JawaPos.com – Sepanjang 2022 menjadi tahun yang penuh tantangan bagi pasar keuangan dan investasi. Meski pandemi Covid-19 telah mereda, ketidakpastian masih berlanjut seiring dengan kenaikan suku bunga acuan bank sentral sejumlah negara, termasuk Indonesia, dan tingginya inflasi.
“Ketidakpastian di pasar saham, meningkatkan imbal hasil obligasi, dan melemahkan berbagai nilai tukar rupiah terhadap dolar Amerika Serikat (USD),” kata Chief Economist BRI Anton Hendranata, Jumat (24/3).
Ditambah, ketegangan geopolitik antara Rusia dan Ukraina yang mendisrupsi pasokan energi dan pangan ke berbagai negara. Akan tetapi, situasi di atas tidak secara signifikan melemahkan Indonesia. Rupiah masih resilient di tengah berbagai tantangan global. Didukung oleh pasar valas domestik yang masih cukup baik serta transaksi spot dan swap yang tinggi.
Di sisi lain, perubahan iklim semakin memburuk dalam beberapa dekade terakhir. Peningkatan emisi CO2 yang naik secara signifikan menjadi tantangan bagi perekonomian, termasuk di Indonesia.
Dari situ, aspek lingkungan menjadi concern utama investor dalam melakukan investasi ESG (environment, social, and governance) hingga 2025. “Sehingga diperlukan transformasi hijau dalam proses produksi pada sektor manufaktur Indonesia,” jelas Anton.
Chief Investment Officer (CIO) PT Danareksa Investment Management (DIM) Herman Tjahjadi mengatakan, pasar saham global sedang dilanda ketidakpastian yang tinggi akibat krisis Silicon Valley Bank (SVB) di Amerika Serikat (AS) dan Credit Suisse di Eropa. Namun, perekonomian di Indonesia tetap baik dan terjaga meminimalkan dampak rambatan krisis tersebut.
Tecermin dari APBN Indonesia yang menorehkan surplus 0,6 persen dari PDB sebesar Rp 131,8 triliun pada Februari 2023. Neraca perdagangan tercatat surplus USD 5,5 miliar.
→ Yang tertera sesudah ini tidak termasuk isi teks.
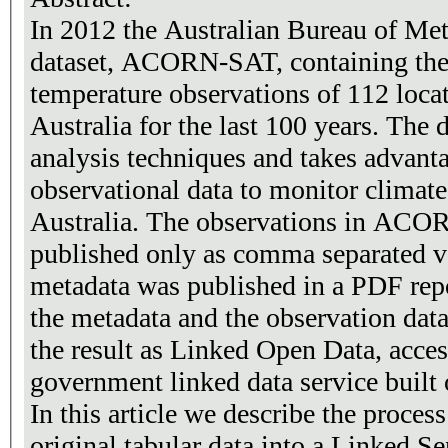
In 2012 the Australian Bureau of Me
dataset, ACORN-SAT, containing the
temperature observations of 112 loca
Australia for the last 100 years. The 
analysis techniques and takes advanta
observational data to monitor climate
Australia. The observations in ACOR
published only as comma separated v
metadata was published in a PDF rep
the metadata and the observation dat
the result as Linked Open Data, access
government linked data service built
In this article we describe the proces
original tabular data into a Linked S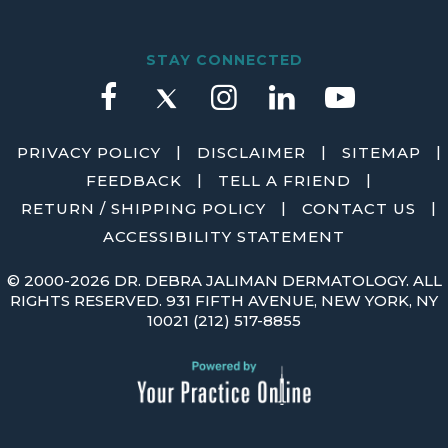
STAY CONNECTED
|
|
|
PRIVACY POLICY
DISCLAIMER
SITEMAP
|
|
FEEDBACK
TELL A FRIEND
|
|
RETURN / SHIPPING POLICY
CONTACT US
ACCESSIBILITY STATEMENT
©
2000-2026 DR. DEBRA JALIMAN DERMATOLOGY. ALL
RIGHTS RESERVED. 931 FIFTH AVENUE, NEW YORK, NY
10021
(212) 517-8855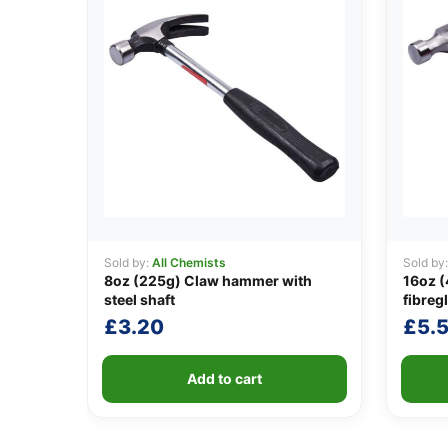
Sold by:
All Chemists
Sold by
8oz (225g) Claw hammer with
16oz 
steel shaft
fibreg
£
3.20
£
5.
Add to cart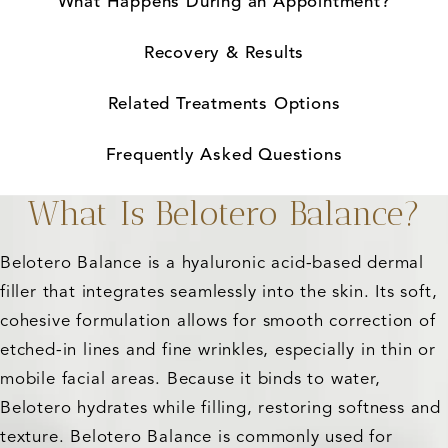
What Happens During an Appointment?
Recovery & Results
Related Treatments Options
Frequently Asked Questions
What Is Belotero Balance?
Belotero Balance is a hyaluronic acid-based dermal
filler that integrates seamlessly into the skin. Its soft,
cohesive formulation allows for smooth correction of
etched-in lines and fine wrinkles, especially in thin or
mobile facial areas. Because it binds to water,
Belotero hydrates while filling, restoring softness and
texture. Belotero Balance is commonly used for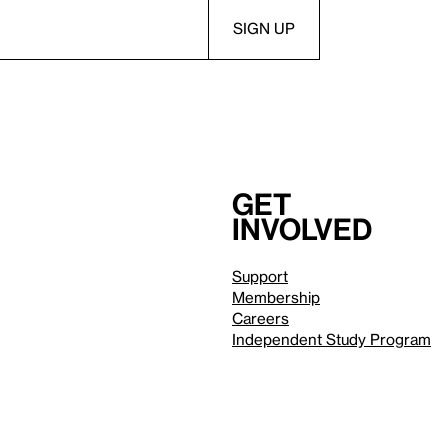
Get
involved
Support
Membership
Careers
Independent Study Program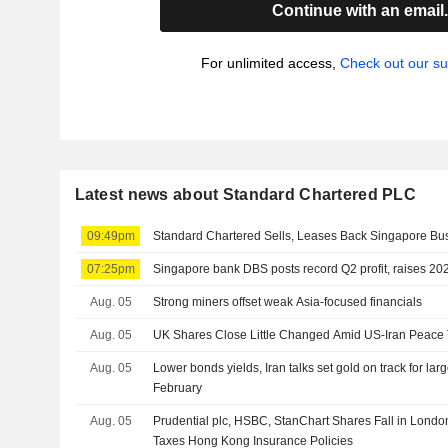
Continue with an email
For unlimited access,
Check out our su
Latest news about Standard Chartered PLC
09:49pm
Standard Chartered Sells, Leases Back Singapore Bus
07:25pm
Singapore bank DBS posts record Q2 profit, raises 2
Aug. 05
Strong miners offset weak Asia-focused financials
Aug. 05
UK Shares Close Little Changed Amid US-Iran Peace 
Aug. 05
Lower bonds yields, Iran talks set gold on track for lar
February
Aug. 05
Prudential plc, HSBC, StanChart Shares Fall in Londo
Taxes Hong Kong Insurance Policies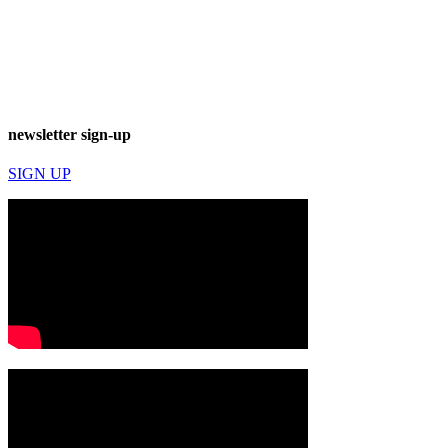
newsletter sign-up
SIGN UP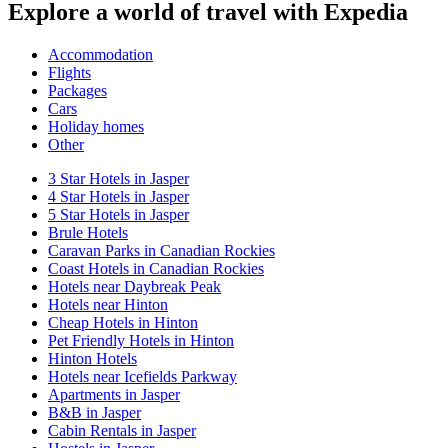
Explore a world of travel with Expedia
Accommodation
Flights
Packages
Cars
Holiday homes
Other
3 Star Hotels in Jasper
4 Star Hotels in Jasper
5 Star Hotels in Jasper
Brule Hotels
Caravan Parks in Canadian Rockies
Coast Hotels in Canadian Rockies
Hotels near Daybreak Peak
Hotels near Hinton
Cheap Hotels in Hinton
Pet Friendly Hotels in Hinton
Hinton Hotels
Hotels near Icefields Parkway
Apartments in Jasper
B&B in Jasper
Cabin Rentals in Jasper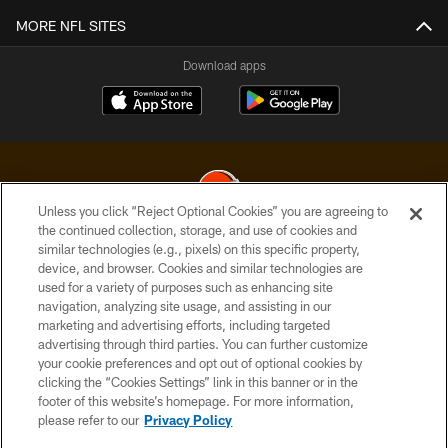
MORE NFL SITES
Download apps
Unless you click “Reject Optional Cookies” you are agreeing to
the continued collection, storage, and use of cookies and
similar technologies (e.g., pixels) on this specific property,
© 2026 Cleveland Browns. All Rights Reserved
device, and browser. Cookies and similar technologies are
used for a variety of purposes such as enhancing site
PRIVACY POLICY
navigation, analyzing site usage, and assisting in our
ACCESSIBILITY
marketing and advertising efforts, including targeted
advertising through third parties. You can further customize
CONTACT US
your cookie preferences and opt out of optional cookies by
clicking the “Cookies Settings” link in this banner or in the
SITE MAP
footer of this website’s homepage. For more information,
TERMS OF USE
please refer to our
Privacy Policy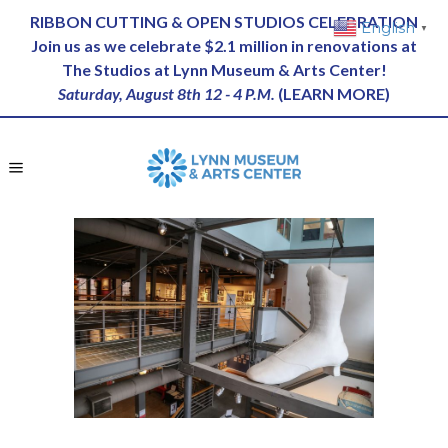
RIBBON CUTTING & OPEN STUDIOS CELEBRATION
English
▼
Join us as we celebrate $2.1 million in renovations at
The Studios at Lynn Museum & Arts Center!
Saturday, August 8th 12 - 4 P.M.
(
LEARN MORE
)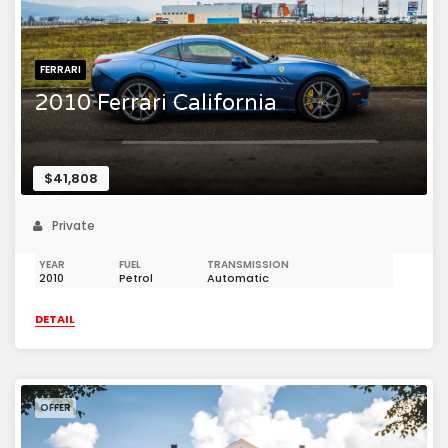
FERRARI
2010 Ferrari California
$41,808
Private
YEAR
FUEL
TRANSMISSION
2010
Petrol
Automatic
DETAIL
OFFER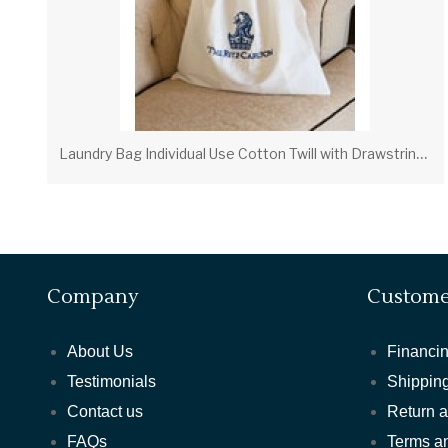
L
aundry Bag Individual Use Cotton Twill with Drawstring & Ticket Pocket (PVLB01)
Company
Custome
About Us
Financin
Testimonials
Shipping
Contact us
Return 
FAQs
Terms a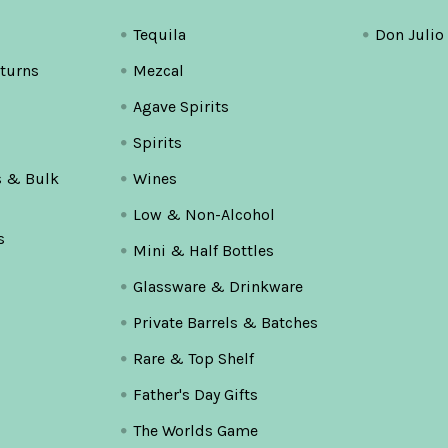
Tequila
Don Julio
turns
Mezcal
Agave Spirits
Spirits
s & Bulk
Wines
Low & Non-Alcohol
s
Mini & Half Bottles
Glassware & Drinkware
Private Barrels & Batches
Rare & Top Shelf
Father's Day Gifts
The Worlds Game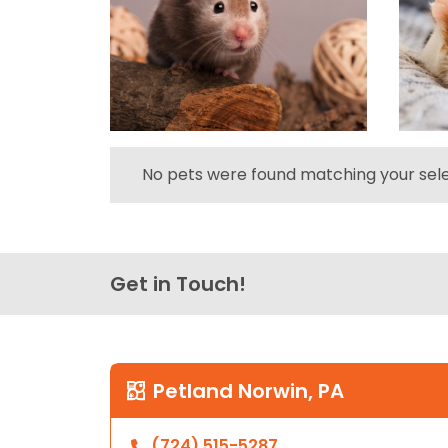
No pets were found matching your sele
Get in Touch!
Petland Norwin, PA
(724) 515-5287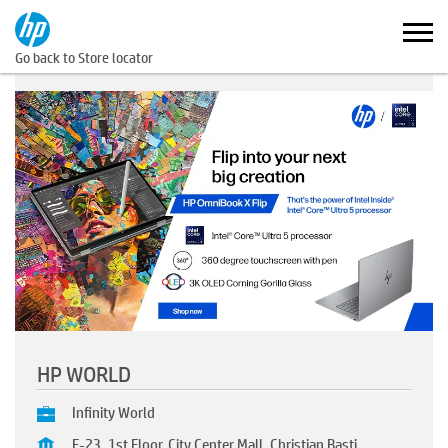
Go back to Store locator
HP WORLD
Infinity World
F-23, 1st Floor, City Center Mall, Christian Basti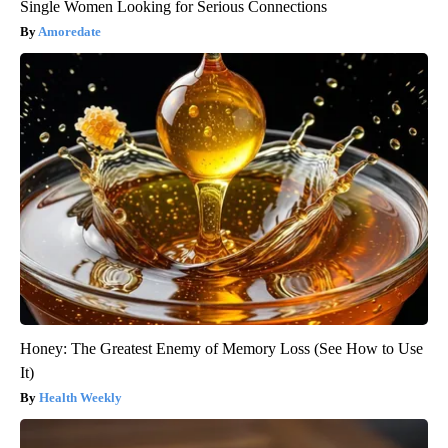
Single Women Looking for Serious Connections
Amoredate
Honey: The Greatest Enemy of Memory Loss (See How to Use
It)
Health Weekly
Begitu pula, cadangan devisa yang naik sebesar USD 0,9 miliar menjadi USD 140,3 miliar per Februari 2023. Sedangkan, data inflasi inti pada Februari 2023 melambat ke level 0,13 persen month-to-month (MtM) atau 3,09 persen year-on-year (YoY).
Semua hal diatas tersebut akan menjadi daya tarik bagi investor global yang sedang mencari safe heaven investment opportunity di tengah ancaman resesi. “Dengan terkoreksinya IHSG ke sekitar level 6.500-6.600, ini menjadi kesempatan berharga untuk mengakumulasi saham-saham domestik berkualitas tinggi berdasarkan kriteria ESG, yang sangat menekankan investasi yang sustainable, resilient, dan berkelanjutan untuk jangka panjang,” tandasnya.
Melalui Reksa Dana Indeks MSCI Indonesia ESG Screened, PT Danareksa Investment Management (DIM) berfokus pada lingkungan, sosial, dan tata kelola perusahaan yang baik. “Ini menjadi perhatian investor terhadap bisnis secara keberlanjutan,” ujar Direktur Sales & Marketing DIM Upik Susiyawati.